そういった意味で言うなら、この開幕突進は下策だ。
しかし、俺には悠長に待てない理由がある。
「ふんっ!!!」
「くっ…!」
俺の初動の、ほんのわずかな違和感を爺さんは見逃さない。
かつての世界で幾度となくデュエルをこなした俺から見ても、完璧な……完璧に嫌なタイミングでの突き技が入る。相手にとって、最もリズムを狂わせるタイミングで、最も避け難い場所を突く一閃。
(くっ、そ……!)
突き技というものは、槍や薙刀において主力であり、なおかつほかの攻撃に比べて特徴のある技だ。殺傷力が高く攻撃が見切り難いが、見えてしまえば斬り技よりは避けやすい。
そして。
「ぬぅん!!!」
次の攻撃に、繋げやすい。
続けて繰り出された斬撃は、紙一重で避けた突き技からの連続攻撃。あらかじめ繰り出されることを予測していなければまったく反応できなかっただろう斬り技が、予測してなお接近したままでは回避出来ない軌道を走る。
あわてて飛び退って辛うじて回避し……その軌道に戦慄する。
(首筋直撃コースじゃねえか……っ!)
首に喰らおうが心臓に喰らおうが、「HP」という絶対の保護があれば死ななかったあの世界と違って、こちらは場所と場合では「一撃死」という事態が起こりえる。というか、刃引きされているとはいえ当たり所が悪ければ重傷……いや、死ぬと思うのだが。
(そっちも「真剣勝負」ってわけかよ!)
致死の斬撃を放った爺さんに、その眼光の変わらぬ鋭さに、間近に迫る死の足音を聞く。だがそれは……「喰らえば死ぬ」なんてことは、俺にとってのあの世界では当たり前だった。そしてそれは、本質的にはこちらの世界でも変わることは無いものなのだろう。

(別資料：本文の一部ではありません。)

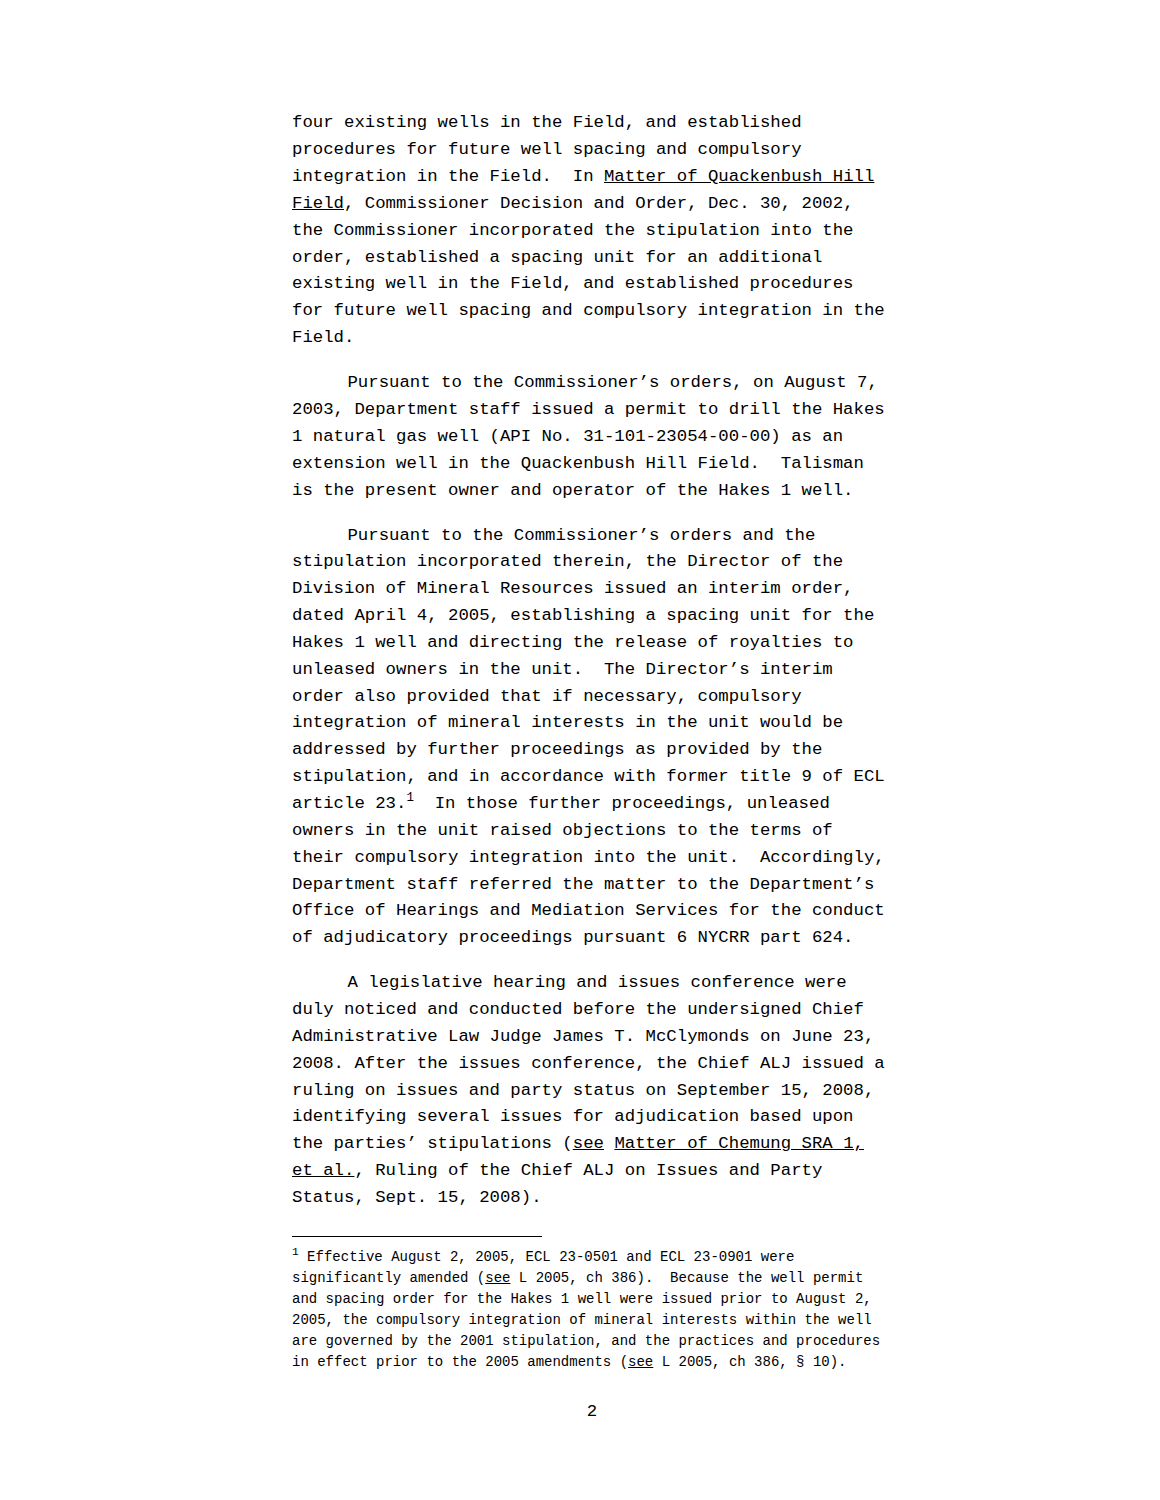four existing wells in the Field, and established procedures for future well spacing and compulsory integration in the Field. In Matter of Quackenbush Hill Field, Commissioner Decision and Order, Dec. 30, 2002, the Commissioner incorporated the stipulation into the order, established a spacing unit for an additional existing well in the Field, and established procedures for future well spacing and compulsory integration in the Field.
Pursuant to the Commissioner’s orders, on August 7, 2003, Department staff issued a permit to drill the Hakes 1 natural gas well (API No. 31-101-23054-00-00) as an extension well in the Quackenbush Hill Field. Talisman is the present owner and operator of the Hakes 1 well.
Pursuant to the Commissioner’s orders and the stipulation incorporated therein, the Director of the Division of Mineral Resources issued an interim order, dated April 4, 2005, establishing a spacing unit for the Hakes 1 well and directing the release of royalties to unleased owners in the unit. The Director’s interim order also provided that if necessary, compulsory integration of mineral interests in the unit would be addressed by further proceedings as provided by the stipulation, and in accordance with former title 9 of ECL article 23.1 In those further proceedings, unleased owners in the unit raised objections to the terms of their compulsory integration into the unit. Accordingly, Department staff referred the matter to the Department’s Office of Hearings and Mediation Services for the conduct of adjudicatory proceedings pursuant 6 NYCRR part 624.
A legislative hearing and issues conference were duly noticed and conducted before the undersigned Chief Administrative Law Judge James T. McClymonds on June 23, 2008. After the issues conference, the Chief ALJ issued a ruling on issues and party status on September 15, 2008, identifying several issues for adjudication based upon the parties’ stipulations (see Matter of Chemung SRA 1, et al., Ruling of the Chief ALJ on Issues and Party Status, Sept. 15, 2008).
1 Effective August 2, 2005, ECL 23-0501 and ECL 23-0901 were significantly amended (see L 2005, ch 386). Because the well permit and spacing order for the Hakes 1 well were issued prior to August 2, 2005, the compulsory integration of mineral interests within the well are governed by the 2001 stipulation, and the practices and procedures in effect prior to the 2005 amendments (see L 2005, ch 386, § 10).
2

首筋を泡立たせるような恐怖はあれども、体の委縮は無い。
しかし。
(……っ、くそっ……いつもより、早く来たな……!)
恐怖は無くとも、身体の生理的な緊張感は否応なく高まる。
そしてそれは、今回に限っては戦況を悪化させる。
(……息が、苦しい)
あの世界ではなかった、激しい鼓動を左胸に感じる。
呼吸が、精神的なものだけでなく苦しい。